--- start of GIVEN ENTRIES ---
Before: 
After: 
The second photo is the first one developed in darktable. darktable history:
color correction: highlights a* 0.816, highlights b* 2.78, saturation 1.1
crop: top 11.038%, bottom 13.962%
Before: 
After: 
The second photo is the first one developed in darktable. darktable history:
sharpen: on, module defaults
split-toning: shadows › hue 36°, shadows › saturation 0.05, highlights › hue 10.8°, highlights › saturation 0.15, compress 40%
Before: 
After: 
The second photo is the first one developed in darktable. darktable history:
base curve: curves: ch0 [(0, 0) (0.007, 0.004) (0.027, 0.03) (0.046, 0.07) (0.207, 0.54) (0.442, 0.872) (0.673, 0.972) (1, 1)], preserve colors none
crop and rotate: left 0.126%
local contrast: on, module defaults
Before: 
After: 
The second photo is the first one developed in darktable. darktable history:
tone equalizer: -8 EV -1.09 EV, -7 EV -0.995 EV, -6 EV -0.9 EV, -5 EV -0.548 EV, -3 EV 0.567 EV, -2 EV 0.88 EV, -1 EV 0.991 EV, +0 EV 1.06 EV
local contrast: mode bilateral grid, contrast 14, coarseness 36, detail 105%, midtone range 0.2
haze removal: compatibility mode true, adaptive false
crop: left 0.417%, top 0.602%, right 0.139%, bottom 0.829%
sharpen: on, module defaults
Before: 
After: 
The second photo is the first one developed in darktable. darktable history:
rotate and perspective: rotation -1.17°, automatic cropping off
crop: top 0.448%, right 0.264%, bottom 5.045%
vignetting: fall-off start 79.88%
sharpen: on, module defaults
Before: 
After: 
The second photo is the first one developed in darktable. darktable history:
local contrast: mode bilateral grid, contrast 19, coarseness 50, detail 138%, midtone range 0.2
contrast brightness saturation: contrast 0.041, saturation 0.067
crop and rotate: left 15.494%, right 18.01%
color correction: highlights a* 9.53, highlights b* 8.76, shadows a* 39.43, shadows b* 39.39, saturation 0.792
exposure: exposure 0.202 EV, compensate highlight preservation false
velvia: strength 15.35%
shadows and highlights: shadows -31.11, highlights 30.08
--- end of GIVEN ENTRIES ---
→ **EXERCISE TASK**
Copy out all of the records above word for word.

→ **PROBLEM SOLUTION**
Before: 
After: 
The second photo is the first one developed in darktable. darktable history:
color correction: highlights a* 0.816, highlights b* 2.78, saturation 1.1
crop: top 11.038%, bottom 13.962%
Before: 
After: 
The second photo is the first one developed in darktable. darktable history:
sharpen: on, module defaults
split-toning: shadows › hue 36°, shadows › saturation 0.05, highlights › hue 10.8°, highlights › saturation 0.15, compress 40%
Before: 
After: 
The second photo is the first one developed in darktable. darktable history:
base curve: curves: ch0 [(0, 0) (0.007, 0.004) (0.027, 0.03) (0.046, 0.07) (0.207, 0.54) (0.442, 0.872) (0.673, 0.972) (1, 1)], preserve colors none
crop and rotate: left 0.126%
local contrast: on, module defaults
Before: 
After: 
The second photo is the first one developed in darktable. darktable history:
tone equalizer: -8 EV -1.09 EV, -7 EV -0.995 EV, -6 EV -0.9 EV, -5 EV -0.548 EV, -3 EV 0.567 EV, -2 EV 0.88 EV, -1 EV 0.991 EV, +0 EV 1.06 EV
local contrast: mode bilateral grid, contrast 14, coarseness 36, detail 105%, midtone range 0.2
haze removal: compatibility mode true, adaptive false
crop: left 0.417%, top 0.602%, right 0.139%, bottom 0.829%
sharpen: on, module defaults
Before: 
After: 
The second photo is the first one developed in darktable. darktable history:
rotate and perspective: rotation -1.17°, automatic cropping off
crop: top 0.448%, right 0.264%, bottom 5.045%
vignetting: fall-off start 79.88%
sharpen: on, module defaults
Before: 
After: 
The second photo is the first one developed in darktable. darktable history:
local contrast: mode bilateral grid, contrast 19, coarseness 50, detail 138%, midtone range 0.2
contrast brightness saturation: contrast 0.041, saturation 0.067
crop and rotate: left 15.494%, right 18.01%
color correction: highlights a* 9.53, highlights b* 8.76, shadows a* 39.43, shadows b* 39.39, saturation 0.792
exposure: exposure 0.202 EV, compensate highlight preservation false
velvia: strength 15.35%
shadows and highlights: shadows -31.11, highlights 30.08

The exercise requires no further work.